Lo invito entonces a hacer un experimento mental: ¿qué haría falta para que quienes serán padres dentro de una década, hijos de una clase media que hoy usa el auto en vez del bus, guarda el agua en cisterna con bomba eléctrica y paga seguridad en la colonia, consideraran seriamente poner a sus vástagos en una secundaria pública?
Primero, la educación pública tendría que ser igual, o mejor, a la que hoy consiguen en un colegio privado. Paradójicamente esto ya se cumple, pero en negativo, para todos excepto los poquísimos colegios de élite. Basta dar un vistazo a los peores resultados en las tablas del Ministerio de Educación publicadas al inicio del año por Contrapoder, para ver que los colegios privados son tan capaces de producir mala calidad como el más pobre de los institutos públicos.
Segundo, la educación pública tendría que contratar profesores con igual calidad y en circunstancias comparables a los colegios privados de hoy. De nuevo lo contradictorio es que ya sucede: muchos docentes de la secundaria reparten su esfuerzo entre múltiples instituciones, privadas tanto como públicas. Pienso en mi padre, que como maestro de secundaria, igual encontraba alumnos en los institutos Belén y Aqueche, que en el colegio Americano. Denostar los servicios públicos para ensalzar los privados, nomás por la diferencia en su financiamiento, es un ejercicio en ingenuidad.

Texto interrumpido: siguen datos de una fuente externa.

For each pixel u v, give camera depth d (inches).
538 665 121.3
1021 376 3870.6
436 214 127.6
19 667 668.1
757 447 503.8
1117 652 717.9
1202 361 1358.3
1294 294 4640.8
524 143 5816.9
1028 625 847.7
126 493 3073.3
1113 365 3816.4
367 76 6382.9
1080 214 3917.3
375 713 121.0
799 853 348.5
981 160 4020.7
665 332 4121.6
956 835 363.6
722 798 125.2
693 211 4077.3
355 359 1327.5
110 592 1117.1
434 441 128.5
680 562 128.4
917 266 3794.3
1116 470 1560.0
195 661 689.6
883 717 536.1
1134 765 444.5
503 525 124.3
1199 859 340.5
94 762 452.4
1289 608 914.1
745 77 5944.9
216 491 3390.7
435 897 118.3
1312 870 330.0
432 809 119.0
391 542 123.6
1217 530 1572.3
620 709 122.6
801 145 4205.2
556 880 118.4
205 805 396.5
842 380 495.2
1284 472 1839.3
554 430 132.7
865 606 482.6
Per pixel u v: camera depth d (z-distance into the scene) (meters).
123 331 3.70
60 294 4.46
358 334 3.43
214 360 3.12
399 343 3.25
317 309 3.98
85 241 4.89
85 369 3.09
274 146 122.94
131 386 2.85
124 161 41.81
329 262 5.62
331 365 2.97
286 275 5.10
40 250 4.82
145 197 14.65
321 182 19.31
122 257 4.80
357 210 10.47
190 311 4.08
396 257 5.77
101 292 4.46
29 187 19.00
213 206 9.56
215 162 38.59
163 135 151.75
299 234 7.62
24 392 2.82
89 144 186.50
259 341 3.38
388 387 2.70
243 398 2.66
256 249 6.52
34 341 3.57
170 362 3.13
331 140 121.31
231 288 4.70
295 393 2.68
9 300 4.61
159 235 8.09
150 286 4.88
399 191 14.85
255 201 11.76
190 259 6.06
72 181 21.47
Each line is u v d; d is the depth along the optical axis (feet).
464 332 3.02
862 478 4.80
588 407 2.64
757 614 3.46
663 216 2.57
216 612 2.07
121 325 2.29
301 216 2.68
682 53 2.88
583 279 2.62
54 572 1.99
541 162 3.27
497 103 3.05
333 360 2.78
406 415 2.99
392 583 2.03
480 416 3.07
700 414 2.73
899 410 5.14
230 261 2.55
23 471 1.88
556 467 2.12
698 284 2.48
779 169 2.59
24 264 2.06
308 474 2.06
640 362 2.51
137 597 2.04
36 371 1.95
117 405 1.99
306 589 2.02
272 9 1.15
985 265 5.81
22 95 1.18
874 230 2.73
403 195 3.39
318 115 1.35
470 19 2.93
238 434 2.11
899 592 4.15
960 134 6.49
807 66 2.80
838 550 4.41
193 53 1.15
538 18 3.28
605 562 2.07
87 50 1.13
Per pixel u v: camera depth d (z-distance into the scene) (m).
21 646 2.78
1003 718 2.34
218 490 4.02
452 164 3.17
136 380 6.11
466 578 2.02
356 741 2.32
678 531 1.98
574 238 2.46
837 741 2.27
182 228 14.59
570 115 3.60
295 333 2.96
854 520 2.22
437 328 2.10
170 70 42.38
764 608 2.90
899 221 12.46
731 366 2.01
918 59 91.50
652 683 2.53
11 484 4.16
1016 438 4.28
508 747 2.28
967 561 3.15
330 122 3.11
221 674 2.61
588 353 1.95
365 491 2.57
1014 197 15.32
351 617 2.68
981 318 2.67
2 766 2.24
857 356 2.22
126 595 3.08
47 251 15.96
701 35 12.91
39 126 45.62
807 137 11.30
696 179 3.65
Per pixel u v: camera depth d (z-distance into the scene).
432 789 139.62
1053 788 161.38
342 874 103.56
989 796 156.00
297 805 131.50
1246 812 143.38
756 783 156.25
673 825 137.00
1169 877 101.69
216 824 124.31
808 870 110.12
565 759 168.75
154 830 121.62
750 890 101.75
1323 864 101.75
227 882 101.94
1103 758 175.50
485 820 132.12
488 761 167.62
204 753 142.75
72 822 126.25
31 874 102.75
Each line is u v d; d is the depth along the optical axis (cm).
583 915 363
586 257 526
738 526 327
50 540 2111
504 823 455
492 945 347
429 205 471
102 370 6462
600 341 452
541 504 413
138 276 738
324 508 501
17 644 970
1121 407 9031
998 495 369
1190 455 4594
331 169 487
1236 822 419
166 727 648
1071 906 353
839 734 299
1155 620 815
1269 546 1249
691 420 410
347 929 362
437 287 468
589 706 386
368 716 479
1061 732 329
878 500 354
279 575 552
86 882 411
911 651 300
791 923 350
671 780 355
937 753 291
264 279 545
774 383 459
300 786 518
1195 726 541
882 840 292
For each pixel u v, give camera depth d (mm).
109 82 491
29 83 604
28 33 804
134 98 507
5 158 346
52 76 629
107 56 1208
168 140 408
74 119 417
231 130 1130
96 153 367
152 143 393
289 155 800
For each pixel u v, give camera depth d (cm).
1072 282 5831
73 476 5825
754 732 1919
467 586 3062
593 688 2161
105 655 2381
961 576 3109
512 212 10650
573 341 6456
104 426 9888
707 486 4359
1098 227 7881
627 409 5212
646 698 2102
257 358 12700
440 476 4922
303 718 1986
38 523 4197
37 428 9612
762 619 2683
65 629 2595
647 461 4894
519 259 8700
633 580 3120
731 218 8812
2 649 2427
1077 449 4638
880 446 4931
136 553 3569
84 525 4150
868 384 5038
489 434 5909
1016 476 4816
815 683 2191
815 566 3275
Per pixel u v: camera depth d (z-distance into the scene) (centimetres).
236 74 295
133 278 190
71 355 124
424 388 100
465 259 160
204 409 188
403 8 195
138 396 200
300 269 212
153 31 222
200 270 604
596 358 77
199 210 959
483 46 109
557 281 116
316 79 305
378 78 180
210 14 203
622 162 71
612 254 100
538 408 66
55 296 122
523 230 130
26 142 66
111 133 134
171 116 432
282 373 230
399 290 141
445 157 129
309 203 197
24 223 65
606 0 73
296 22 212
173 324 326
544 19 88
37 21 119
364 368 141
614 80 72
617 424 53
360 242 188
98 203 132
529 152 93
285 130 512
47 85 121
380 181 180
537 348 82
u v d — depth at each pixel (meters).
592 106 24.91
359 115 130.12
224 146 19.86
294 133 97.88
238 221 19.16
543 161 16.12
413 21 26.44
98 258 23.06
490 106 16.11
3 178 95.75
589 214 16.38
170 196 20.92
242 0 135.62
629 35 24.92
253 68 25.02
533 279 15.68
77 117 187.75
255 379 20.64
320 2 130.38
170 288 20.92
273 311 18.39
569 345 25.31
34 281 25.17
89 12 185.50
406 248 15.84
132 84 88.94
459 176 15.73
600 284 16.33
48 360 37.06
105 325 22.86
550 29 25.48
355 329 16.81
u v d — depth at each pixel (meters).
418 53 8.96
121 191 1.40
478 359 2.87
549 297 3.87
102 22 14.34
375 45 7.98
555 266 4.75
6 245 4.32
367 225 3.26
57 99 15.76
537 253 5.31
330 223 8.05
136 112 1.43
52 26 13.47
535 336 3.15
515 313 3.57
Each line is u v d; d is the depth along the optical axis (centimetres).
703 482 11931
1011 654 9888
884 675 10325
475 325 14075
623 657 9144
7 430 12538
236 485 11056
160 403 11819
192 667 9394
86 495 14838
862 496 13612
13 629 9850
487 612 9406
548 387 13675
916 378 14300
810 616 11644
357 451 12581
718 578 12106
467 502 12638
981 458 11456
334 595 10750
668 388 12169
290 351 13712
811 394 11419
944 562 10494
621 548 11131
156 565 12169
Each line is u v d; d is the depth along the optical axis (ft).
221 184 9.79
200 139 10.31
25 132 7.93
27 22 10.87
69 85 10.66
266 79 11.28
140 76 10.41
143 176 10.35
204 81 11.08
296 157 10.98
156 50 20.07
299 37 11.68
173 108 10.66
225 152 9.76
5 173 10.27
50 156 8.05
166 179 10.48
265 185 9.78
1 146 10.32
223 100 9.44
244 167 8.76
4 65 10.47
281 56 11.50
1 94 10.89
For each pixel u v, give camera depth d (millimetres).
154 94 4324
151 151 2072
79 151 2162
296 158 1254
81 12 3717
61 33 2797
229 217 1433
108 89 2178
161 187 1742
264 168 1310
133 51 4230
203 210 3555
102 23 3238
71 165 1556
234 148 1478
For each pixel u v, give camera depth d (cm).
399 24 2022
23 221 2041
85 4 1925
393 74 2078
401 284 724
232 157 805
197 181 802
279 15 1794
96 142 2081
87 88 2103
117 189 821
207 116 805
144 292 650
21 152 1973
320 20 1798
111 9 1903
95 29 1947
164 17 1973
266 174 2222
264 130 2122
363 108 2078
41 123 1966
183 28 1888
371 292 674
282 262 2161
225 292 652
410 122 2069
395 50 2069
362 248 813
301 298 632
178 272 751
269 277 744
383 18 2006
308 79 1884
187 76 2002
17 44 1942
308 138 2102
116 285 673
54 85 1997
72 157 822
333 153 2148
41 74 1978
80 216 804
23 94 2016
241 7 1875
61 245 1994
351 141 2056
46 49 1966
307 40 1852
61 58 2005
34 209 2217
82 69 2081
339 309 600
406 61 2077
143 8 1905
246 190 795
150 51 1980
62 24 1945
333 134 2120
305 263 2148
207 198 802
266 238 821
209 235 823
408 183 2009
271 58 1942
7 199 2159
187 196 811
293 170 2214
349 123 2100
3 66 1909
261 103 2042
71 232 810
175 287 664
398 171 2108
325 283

No me malentienda. Sí hay diferencias entre público y privado. Pero con frecuencia tienen más que ver con otras cosas, con las oportunidades de aprendizaje. Los chicos en el colegio privado están mejor alimentados, pasan más tiempo en clase, leen en casa y reciben apoyo de sus padres para el aprendizaje. Sus docentes tienen más tiempo para la formación continua. Los textos y materiales están disponibles para todos, y las instalaciones son funcionales.
El motor de estas garantías está en casa, en la comunidad, antes que en la escuela. En esta sociedad desigual, mientras la educación pública sea educación para pobres, será fácil para muchos en la élite y en la clase media desentenderse del derecho universal a una educación de calidad, y sobre todo de la responsabilidad por financiarla. Es como la diferencia entre la gallina y el cerdo en el plato de huevos con tocino. Por mucho que digamos estar comprometidos con la educación pública (como la gallina), no estamos involucrados en ella (como el cerdo).
Conviene hacer memoria para no engañarnos. Todavía la generación de Alvaro Arzú –patricio por antonomasia– se educó en institutos públicos y baratos colegios religiosos. Quienes hoy son ancianos practicaron poesía y ballet en las escuelas tipo federación de Arévalo. Los fundadores de la Universidad Francisco Marroquín, bastión privatizador, fueron hijos de una universidad pública, no lo olvidemos.
¿A qué hora nos perdimos en el camino? Urge superar nuestras taras y prejuicios políticos, el clasismo y el racismo. Difícil, más no imposible. Encima, ¿a quién no le gusta ahorrar?